> **SOURCE EXTRACT**:
..............................

What is the relation between probability spaces and the binomial distribution?

In summary: Another convention says that X is continuous if it's cdf is a power series with an infinite term at the end.
  • #1
Rasalhague
1,387
2
Here, to further test my understanding, is an attempt to apply the measury theory definitions of a probability space to the binomial distribution. All comments welcome!


Let (R,D,O) be a probability space:

[tex]R = \left \{ 0,1 \right \}[/tex]

[tex]D = 2^R[/tex]

[tex]O:D\rightarrow[0,1] \; | \; O(\left \{ 1 \right \})=p[/tex]


Let (S,E,P) be another probability space:

[tex]S = \left \{ 0,1 \right \}^n[/tex]

[tex]E = 2^S[/tex]

[tex]P:E\rightarrow[0,1] \; | \; P(\left \{ s \right \})=p^n[/tex]


Let (T,F,Q) be a third probability space:

[tex]T=\left \{ 0,1,...,n \right \}[/tex]

[tex]F = 2^T[/tex]

[tex]Q:F\rightarrow[0,1] \; | \; Q(\left \{ t \right \})= \binom{n}{t}p^t(1-p)^{n-t}[/tex]


Let X be a random variable:

[tex]X:S\rightarrow T \; | \; X(s)=\sum_{i=1}^{n}s_i[/tex]


Then the probability measure Q belongs to a class of (probability) distributions called binomial distributions. Its sample space is S. The events are E. The probability is P. The observation space is T. The "observed events" are F. We can interpret p as the likelihood of success on one trial, n as the number of trials, and t as the likelihood of exactly t successes in n trials.

..............................

> **MATERIAL FOR THE TASK**:

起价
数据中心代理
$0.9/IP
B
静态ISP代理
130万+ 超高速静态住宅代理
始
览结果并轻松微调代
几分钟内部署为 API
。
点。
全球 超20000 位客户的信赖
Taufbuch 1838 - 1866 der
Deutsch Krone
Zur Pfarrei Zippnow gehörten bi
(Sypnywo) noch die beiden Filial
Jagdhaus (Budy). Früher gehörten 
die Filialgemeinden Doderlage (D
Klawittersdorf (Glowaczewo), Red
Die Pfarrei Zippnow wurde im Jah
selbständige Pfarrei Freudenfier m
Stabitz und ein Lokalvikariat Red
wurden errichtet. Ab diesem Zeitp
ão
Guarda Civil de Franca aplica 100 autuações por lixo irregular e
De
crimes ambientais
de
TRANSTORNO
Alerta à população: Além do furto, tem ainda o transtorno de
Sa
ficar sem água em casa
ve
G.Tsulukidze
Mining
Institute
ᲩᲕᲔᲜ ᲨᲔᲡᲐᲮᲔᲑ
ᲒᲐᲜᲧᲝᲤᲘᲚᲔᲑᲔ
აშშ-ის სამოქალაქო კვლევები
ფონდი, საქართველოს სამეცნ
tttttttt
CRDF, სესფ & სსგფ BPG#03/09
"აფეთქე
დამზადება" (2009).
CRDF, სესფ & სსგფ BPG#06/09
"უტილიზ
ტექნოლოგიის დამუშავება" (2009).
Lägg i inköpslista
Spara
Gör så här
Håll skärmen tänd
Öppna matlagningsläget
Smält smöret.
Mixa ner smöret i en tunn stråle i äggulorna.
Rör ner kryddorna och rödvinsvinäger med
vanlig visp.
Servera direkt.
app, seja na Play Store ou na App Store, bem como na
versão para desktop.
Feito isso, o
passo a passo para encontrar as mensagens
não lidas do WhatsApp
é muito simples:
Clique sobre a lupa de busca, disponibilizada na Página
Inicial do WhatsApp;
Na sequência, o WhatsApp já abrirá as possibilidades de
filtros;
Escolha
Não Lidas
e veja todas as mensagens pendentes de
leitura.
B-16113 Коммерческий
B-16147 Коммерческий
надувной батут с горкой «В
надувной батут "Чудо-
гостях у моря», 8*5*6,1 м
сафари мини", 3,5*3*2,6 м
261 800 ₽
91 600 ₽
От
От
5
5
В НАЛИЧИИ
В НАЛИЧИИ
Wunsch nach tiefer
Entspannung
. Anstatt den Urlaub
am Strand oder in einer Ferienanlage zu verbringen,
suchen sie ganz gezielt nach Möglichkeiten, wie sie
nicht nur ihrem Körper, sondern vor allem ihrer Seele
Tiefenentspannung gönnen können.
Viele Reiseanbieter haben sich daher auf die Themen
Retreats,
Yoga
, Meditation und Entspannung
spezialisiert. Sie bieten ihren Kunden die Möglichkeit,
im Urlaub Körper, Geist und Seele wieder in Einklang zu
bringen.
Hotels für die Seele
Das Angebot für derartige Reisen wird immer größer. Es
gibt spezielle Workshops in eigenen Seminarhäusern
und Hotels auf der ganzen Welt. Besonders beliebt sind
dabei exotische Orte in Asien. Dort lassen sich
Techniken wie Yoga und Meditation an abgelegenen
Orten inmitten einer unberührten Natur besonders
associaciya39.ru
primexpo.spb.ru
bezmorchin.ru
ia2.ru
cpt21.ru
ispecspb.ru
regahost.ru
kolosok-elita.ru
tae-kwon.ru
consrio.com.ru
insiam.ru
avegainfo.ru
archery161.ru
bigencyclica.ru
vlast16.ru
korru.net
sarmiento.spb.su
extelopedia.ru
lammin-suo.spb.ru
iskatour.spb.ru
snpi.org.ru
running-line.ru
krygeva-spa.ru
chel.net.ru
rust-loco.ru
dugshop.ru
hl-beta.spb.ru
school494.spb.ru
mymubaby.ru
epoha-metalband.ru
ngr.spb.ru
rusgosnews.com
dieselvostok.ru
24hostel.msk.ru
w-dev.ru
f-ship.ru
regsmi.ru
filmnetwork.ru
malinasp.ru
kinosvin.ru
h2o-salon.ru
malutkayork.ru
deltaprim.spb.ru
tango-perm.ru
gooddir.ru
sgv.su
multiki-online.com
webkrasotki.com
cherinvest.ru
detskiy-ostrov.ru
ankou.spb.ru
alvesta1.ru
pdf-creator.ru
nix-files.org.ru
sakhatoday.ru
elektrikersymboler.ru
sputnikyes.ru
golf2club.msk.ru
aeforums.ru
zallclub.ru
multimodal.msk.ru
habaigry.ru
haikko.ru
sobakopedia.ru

..............................

> **EXERCISES**:
[A] Reproduce the forum post on probability spaces and the binomial distribution in full, word for word.
[B] Render everything in the listing from its first line down through the line containing "Rör ner kryddorna och rödvinsvinäger med", both included, as a Markdown table. Use the columns Row and Line, give each row a number, and leave out blank lines.
The forum post and the listing come from unrelated sources.

> **RESULTS BY TASK**:
[A]
What is the relation between probability spaces and the binomial distribution?

In summary: Another convention says that X is continuous if it's cdf is a power series with an infinite term at the end.
  • #1
Rasalhague
1,387
2
Here, to further test my understanding, is an attempt to apply the measury theory definitions of a probability space to the binomial distribution. All comments welcome!


Let (R,D,O) be a probability space:

[tex]R = \left \{ 0,1 \right \}[/tex]

[tex]D = 2^R[/tex]

[tex]O:D\rightarrow[0,1] \; | \; O(\left \{ 1 \right \})=p[/tex]


Let (S,E,P) be another probability space:

[tex]S = \left \{ 0,1 \right \}^n[/tex]

[tex]E = 2^S[/tex]

[tex]P:E\rightarrow[0,1] \; | \; P(\left \{ s \right \})=p^n[/tex]


Let (T,F,Q) be a third probability space:

[tex]T=\left \{ 0,1,...,n \right \}[/tex]

[tex]F = 2^T[/tex]

[tex]Q:F\rightarrow[0,1] \; | \; Q(\left \{ t \right \})= \binom{n}{t}p^t(1-p)^{n-t}[/tex]


Let X be a random variable:

[tex]X:S\rightarrow T \; | \; X(s)=\sum_{i=1}^{n}s_i[/tex]


Then the probability measure Q belongs to a class of (probability) distributions called binomial distributions. Its sample space is S. The events are E. The probability is P. The observation space is T. The "observed events" are F. We can interpret p as the likelihood of success on one trial, n as the number of trials, and t as the likelihood of exactly t successes in n trials.

[B]
| Row | Line |
|---|---|
| 1 | 起价 |
| 2 | 数据中心代理 |
| 3 | $0.9/IP |
| 4 | B |
| 5 | 静态ISP代理 |
| 6 | 130万+ 超高速静态住宅代理 |
| 7 | 始 |
| 8 | 览结果并轻松微调代 |
| 9 | 几分钟内部署为 API |
| 10 | 。 |
| 11 | 点。 |
| 12 | 全球 超20000 位客户的信赖 |
| 13 | Taufbuch 1838 - 1866 der |
| 14 | Deutsch Krone |
| 15 | Zur Pfarrei Zippnow gehörten bi |
| 16 | (Sypnywo) noch die beiden Filial |
| 17 | Jagdhaus (Budy). Früher gehörten  |
| 18 | die Filialgemeinden Doderlage (D |
| 19 | Klawittersdorf (Glowaczewo), Red |
| 20 | Die Pfarrei Zippnow wurde im Jah |
| 21 | selbständige Pfarrei Freudenfier m |
| 22 | Stabitz und ein Lokalvikariat Red |
| 23 | wurden errichtet. Ab diesem Zeitp |
| 24 | ão |
| 25 | Guarda Civil de Franca aplica 100 autuações por lixo irregular e |
| 26 | De |
| 27 | crimes ambientais |
| 28 | de |
| 29 | TRANSTORNO |
| 30 | Alerta à população: Além do furto, tem ainda o transtorno de |
| 31 | Sa |
| 32 | ficar sem água em casa |
| 33 | ve |
| 34 | G.Tsulukidze |
| 35 | Mining |
| 36 | Institute |
| 37 | ᲩᲕᲔᲜ ᲨᲔᲡᲐᲮᲔᲑ |
| 38 | ᲒᲐᲜᲧᲝᲤᲘᲚᲔᲑᲔ |
| 39 | აშშ-ის სამოქალაქო კვლევები |
| 40 | ფონდი, საქართველოს სამეცნ |
| 41 | tttttttt |
| 42 | CRDF, სესფ & სსგფ BPG#03/09 |
| 43 | "აფეთქე |
| 44 | დამზადება" (2009). |
| 45 | CRDF, სესფ & სსგფ BPG#06/09 |
| 46 | "უტილიზ |
| 47 | ტექნოლოგიის დამუშავება" (2009). |
| 48 | Lägg i inköpslista |
| 49 | Spara |
| 50 | Gör så här |
| 51 | Håll skärmen tänd |
| 52 | Öppna matlagningsläget |
| 53 | Smält smöret. |
| 54 | Mixa ner smöret i en tunn stråle i äggulorna. |
| 55 | Rör ner kryddorna och rödvinsvinäger med |